La primera vez que me dispuse a verla, habiendo escuchado
las constantes críticas y sin creerme nada, me dejó una sensación, por decirlo de alguna manera, muy humana y a partes un poco confusa en algunos momentos. Y no fue hasta después de visionarla varias veces y con el paso del tiempo cuando pude realmente entenderla y ver las intenciones de la directora con cada plano, diálogo o silencio.
Los grandes detractores de Lost in Translation, achacan que su historia es anodina; su
argumento aburrido, y que ya hay montones de películas que han
hecho antes lo mismo sin tener tanta fama. Y es por eso que sinceramente, no creo que esos detractores la hayan podido entender completamente, siendo una película demasiado profunda y que se ha de ver y intentar comprender con la mente abierta.

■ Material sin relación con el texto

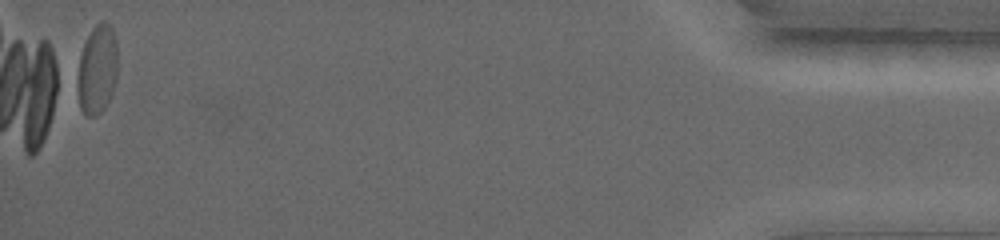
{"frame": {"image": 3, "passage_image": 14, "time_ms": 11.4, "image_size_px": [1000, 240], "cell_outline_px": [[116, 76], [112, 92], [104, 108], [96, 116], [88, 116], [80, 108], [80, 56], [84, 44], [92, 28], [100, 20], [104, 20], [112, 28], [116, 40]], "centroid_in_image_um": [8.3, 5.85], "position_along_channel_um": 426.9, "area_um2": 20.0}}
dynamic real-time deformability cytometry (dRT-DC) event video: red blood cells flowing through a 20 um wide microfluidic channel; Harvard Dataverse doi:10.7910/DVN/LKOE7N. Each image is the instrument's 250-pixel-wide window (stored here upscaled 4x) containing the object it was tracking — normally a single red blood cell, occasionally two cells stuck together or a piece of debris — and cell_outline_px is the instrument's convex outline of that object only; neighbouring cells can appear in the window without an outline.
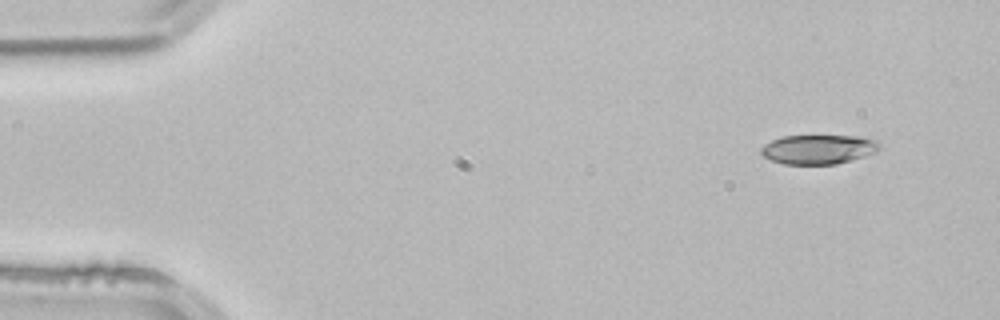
{"species": "common noctule bat (a hibernating species)", "species_latin": "Nyctalus noctula", "temperature_condition": "room temperature", "stored_images_in_passage": 3, "camera_frame_rate_fps": 3000, "um_per_image_px": 0.085, "animal": {"sex": "male", "body_mass_g": 21.5, "forearm_length_mm": 52.0}, "frame": {"image": 1, "passage_image": 1, "time_ms": 0.0, "image_size_px": [1000, 320], "cell_outline_px": [[880, 148], [876, 152], [852, 160], [836, 164], [784, 164], [772, 160], [764, 156], [760, 152], [760, 148], [764, 144], [772, 140], [784, 136], [860, 136], [876, 140], [880, 144]], "centroid_in_image_um": [69.57, 12.69], "position_along_channel_um": 15.4, "area_um2": 20.23}}
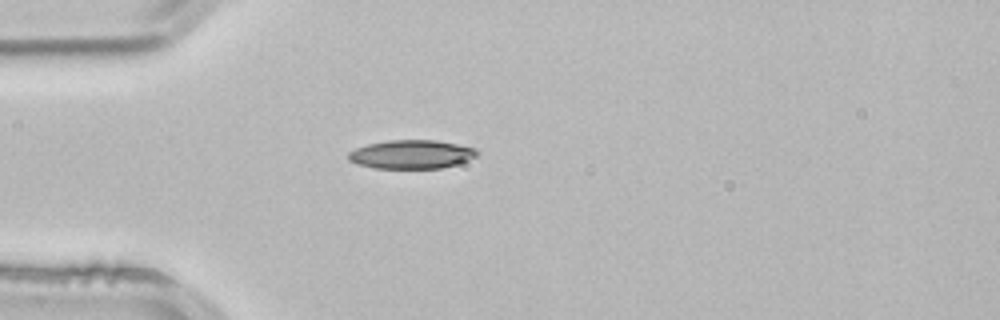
{"frame": {"image": 2, "passage_image": 3, "time_ms": 0.667, "image_size_px": [1000, 320], "cell_outline_px": [[480, 152], [476, 156], [468, 160], [444, 168], [376, 168], [356, 164], [348, 160], [348, 152], [356, 148], [368, 144], [388, 140], [436, 140], [476, 148]], "centroid_in_image_um": [34.97, 13.12], "position_along_channel_um": 50.0, "area_um2": 21.56}}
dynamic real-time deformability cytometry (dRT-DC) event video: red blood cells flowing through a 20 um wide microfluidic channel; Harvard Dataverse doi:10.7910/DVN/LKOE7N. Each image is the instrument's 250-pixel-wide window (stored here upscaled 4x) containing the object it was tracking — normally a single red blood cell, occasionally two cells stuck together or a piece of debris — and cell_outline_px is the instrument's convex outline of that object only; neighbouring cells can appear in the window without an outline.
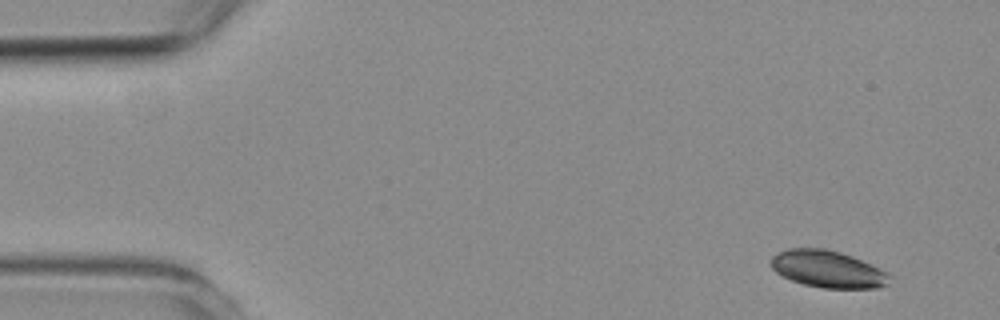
{"species": "common noctule bat (a hibernating species)", "species_latin": "Nyctalus noctula", "temperature_condition": "room temperature", "stored_images_in_passage": 5, "camera_frame_rate_fps": 3000, "um_per_image_px": 0.085, "animal": {"sex": "female", "body_mass_g": 19.3, "forearm_length_mm": 54.1}, "frame": {"image": 1, "passage_image": 1, "time_ms": 0.0, "image_size_px": [1000, 320], "cell_outline_px": [[892, 276], [888, 284], [880, 288], [824, 288], [804, 284], [792, 280], [776, 272], [768, 264], [768, 260], [772, 256], [788, 248], [824, 248], [840, 252], [852, 256], [888, 272]], "centroid_in_image_um": [70.36, 22.87], "position_along_channel_um": 14.6, "area_um2": 25.72}}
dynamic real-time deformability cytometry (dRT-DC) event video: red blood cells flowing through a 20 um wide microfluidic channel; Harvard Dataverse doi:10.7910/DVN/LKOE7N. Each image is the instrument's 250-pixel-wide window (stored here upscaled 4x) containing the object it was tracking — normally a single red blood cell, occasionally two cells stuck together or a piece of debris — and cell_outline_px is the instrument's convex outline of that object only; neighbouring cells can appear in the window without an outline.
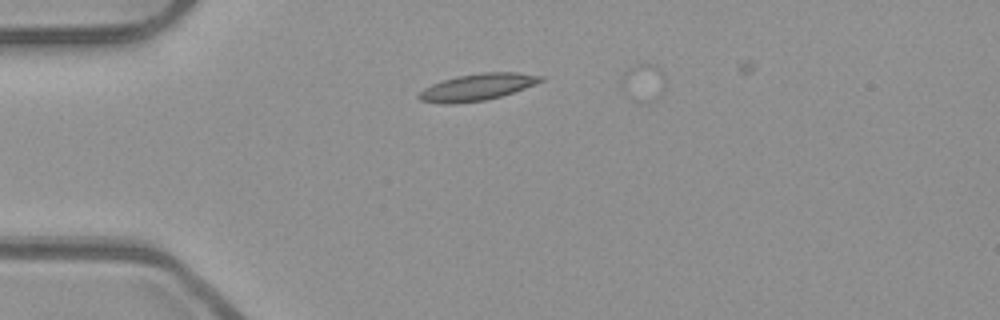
{"species": "common noctule bat (a hibernating species)", "species_latin": "Nyctalus noctula", "temperature_condition": "room temperature", "stored_images_in_passage": 20, "camera_frame_rate_fps": 3000, "um_per_image_px": 0.085, "animal": {"sex": "male", "body_mass_g": 23.1, "forearm_length_mm": 52.7}, "frame": {"image": 1, "passage_image": 4, "time_ms": 1.0, "image_size_px": [1000, 320], "cell_outline_px": [[544, 80], [536, 84], [500, 96], [484, 100], [452, 104], [444, 104], [420, 100], [416, 96], [424, 88], [432, 84], [456, 76], [480, 72], [516, 72], [544, 76]], "centroid_in_image_um": [40.56, 7.39], "position_along_channel_um": 44.4, "area_um2": 18.9}}
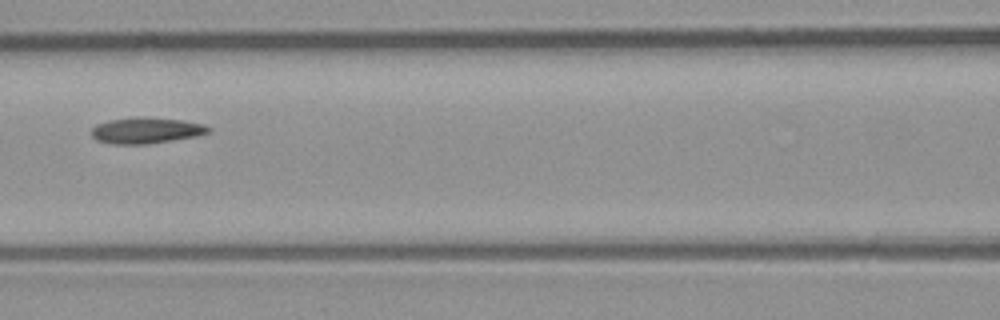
{"frame": {"image": 2, "passage_image": 14, "time_ms": 4.333, "image_size_px": [1000, 320], "cell_outline_px": [[212, 132], [196, 136], [148, 144], [112, 144], [96, 140], [92, 136], [92, 128], [96, 124], [112, 120], [136, 116], [184, 120], [204, 124], [212, 128]], "centroid_in_image_um": [12.46, 11.08], "position_along_channel_um": 154.1, "area_um2": 17.86}}
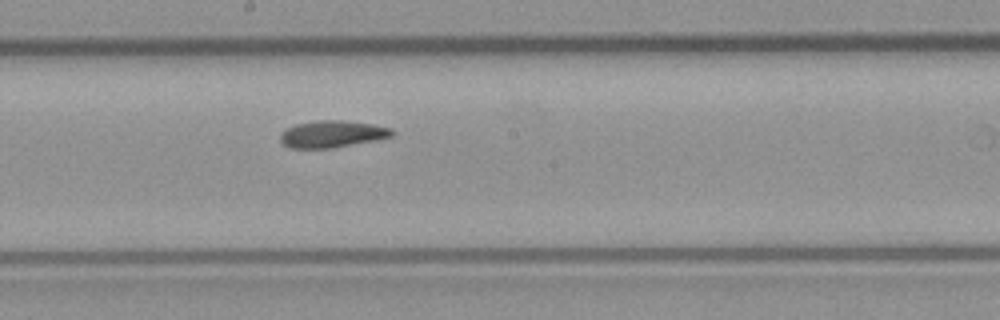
{"frame": {"image": 3, "passage_image": 19, "time_ms": 6.0, "image_size_px": [1000, 320], "cell_outline_px": [[396, 132], [392, 136], [380, 140], [332, 148], [292, 148], [284, 144], [280, 140], [280, 132], [296, 124], [320, 120], [344, 120], [372, 124], [392, 128]], "centroid_in_image_um": [28.29, 11.39], "position_along_channel_um": 219.9, "area_um2": 17.69}}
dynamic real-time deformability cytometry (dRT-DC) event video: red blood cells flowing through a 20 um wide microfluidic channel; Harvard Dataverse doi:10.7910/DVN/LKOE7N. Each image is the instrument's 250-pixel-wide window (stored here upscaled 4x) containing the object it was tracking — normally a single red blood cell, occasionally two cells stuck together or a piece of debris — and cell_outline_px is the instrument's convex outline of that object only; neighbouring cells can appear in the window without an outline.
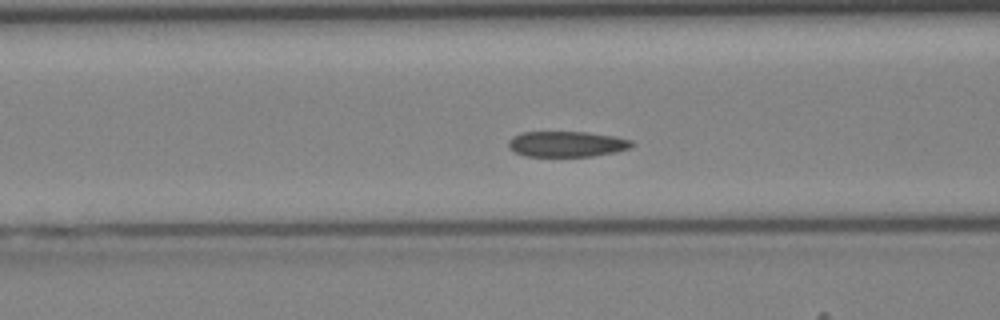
{"species": "Egyptian fruit bat (a non-hibernating species)", "species_latin": "Rousettus aegyptiacus", "temperature_condition": "cold", "stored_images_in_passage": 43, "camera_frame_rate_fps": 3000, "um_per_image_px": 0.085, "animal": {"sex": "female"}, "frame": {"image": 1, "passage_image": 17, "time_ms": 5.333, "image_size_px": [1000, 320], "cell_outline_px": [[636, 144], [632, 148], [616, 152], [592, 156], [524, 156], [508, 148], [508, 140], [512, 136], [520, 132], [588, 132], [616, 136], [632, 140]], "centroid_in_image_um": [48.21, 12.24], "position_along_channel_um": 118.4, "area_um2": 18.73}}
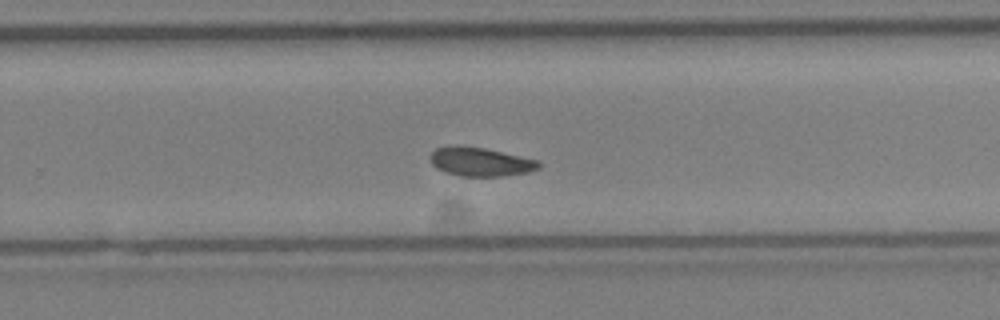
{"frame": {"image": 2, "passage_image": 28, "time_ms": 9.0, "image_size_px": [1000, 320], "cell_outline_px": [[540, 168], [528, 172], [504, 176], [460, 176], [444, 172], [436, 168], [432, 164], [432, 152], [436, 148], [456, 144], [460, 144], [484, 148], [540, 160]], "centroid_in_image_um": [40.85, 13.74], "position_along_channel_um": 289.0, "area_um2": 18.38}}
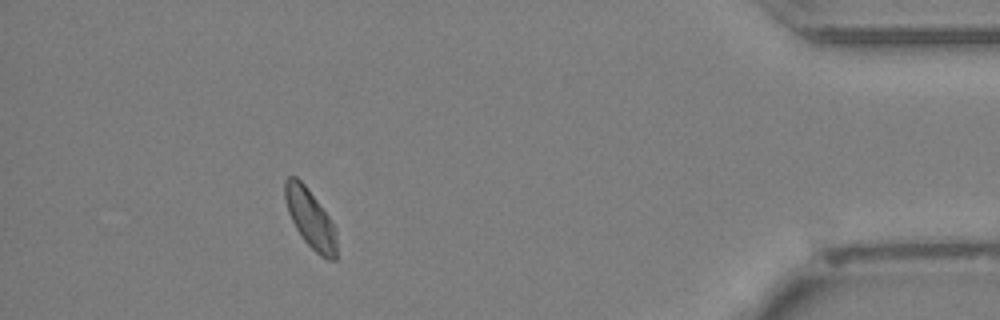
{"frame": {"image": 3, "passage_image": 39, "time_ms": 12.667, "image_size_px": [1000, 320], "cell_outline_px": [[336, 260], [328, 260], [320, 256], [304, 240], [296, 228], [288, 212], [284, 196], [284, 180], [288, 176], [296, 176], [304, 184], [328, 216], [336, 228]], "centroid_in_image_um": [26.37, 18.58], "position_along_channel_um": 408.8, "area_um2": 17.51}}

La trama de Lost in Translation trata sobre la llegada a Tokio de Bob Harris (B.Murray), un actor de cine venido a menos que tiene la necesidad de irse a rodar anuncios publicitaros para ganarse la vida, lo
cual está haciendo mella en su ya larga relación matrimonial y cuyo trabajo está martirizando poco a poco. Es por eso que su vida da un giro cuando conoce en el hotel donde pasa las noches a Charlotte (S.Johansson), que recién casada, su marido poseído por el trabajo no le dedica suficiente tiempo. Con este panorama y viviendo en una ciudad extraña a ellos, en la que no hablan el lenguaje nativo y pertenecen a una cultura diferente, estos dos melancólicos personajes conectan, como no podría ser de otra forma, y
todo lo demás ayuda: el vacío doloroso de soledad de ambos, los ambientes en penumbra, la música
conciliadora…
Lost in Translation es una película real, con unos actores muy metidos en
sus papeles, haciendo de ella divertida, irónica y muy fresca. Con
momentos divertidos pero con otros realmente conmovedores, Lost in
Translation es un icono del cine moderno, alejado del pretencioso
Hollywood, es una película tan cruda como la misma realidad. Con unas conversaciones sencillas, como podría ser
cualquier conversación normal y corriente, con sus toques de humor, de ridiculez,
de sinceridad, de diversión y de tristeza. El estar perdido (como indica el propio título de la película) en un sitio cuyo
idioma no entiendes, cuya cultura es diferente a la tuya, sintiéndote desubicado, con los horarios de sueño trastocados y padeciendo
insomnio hacen de ella un producto diferente y especial.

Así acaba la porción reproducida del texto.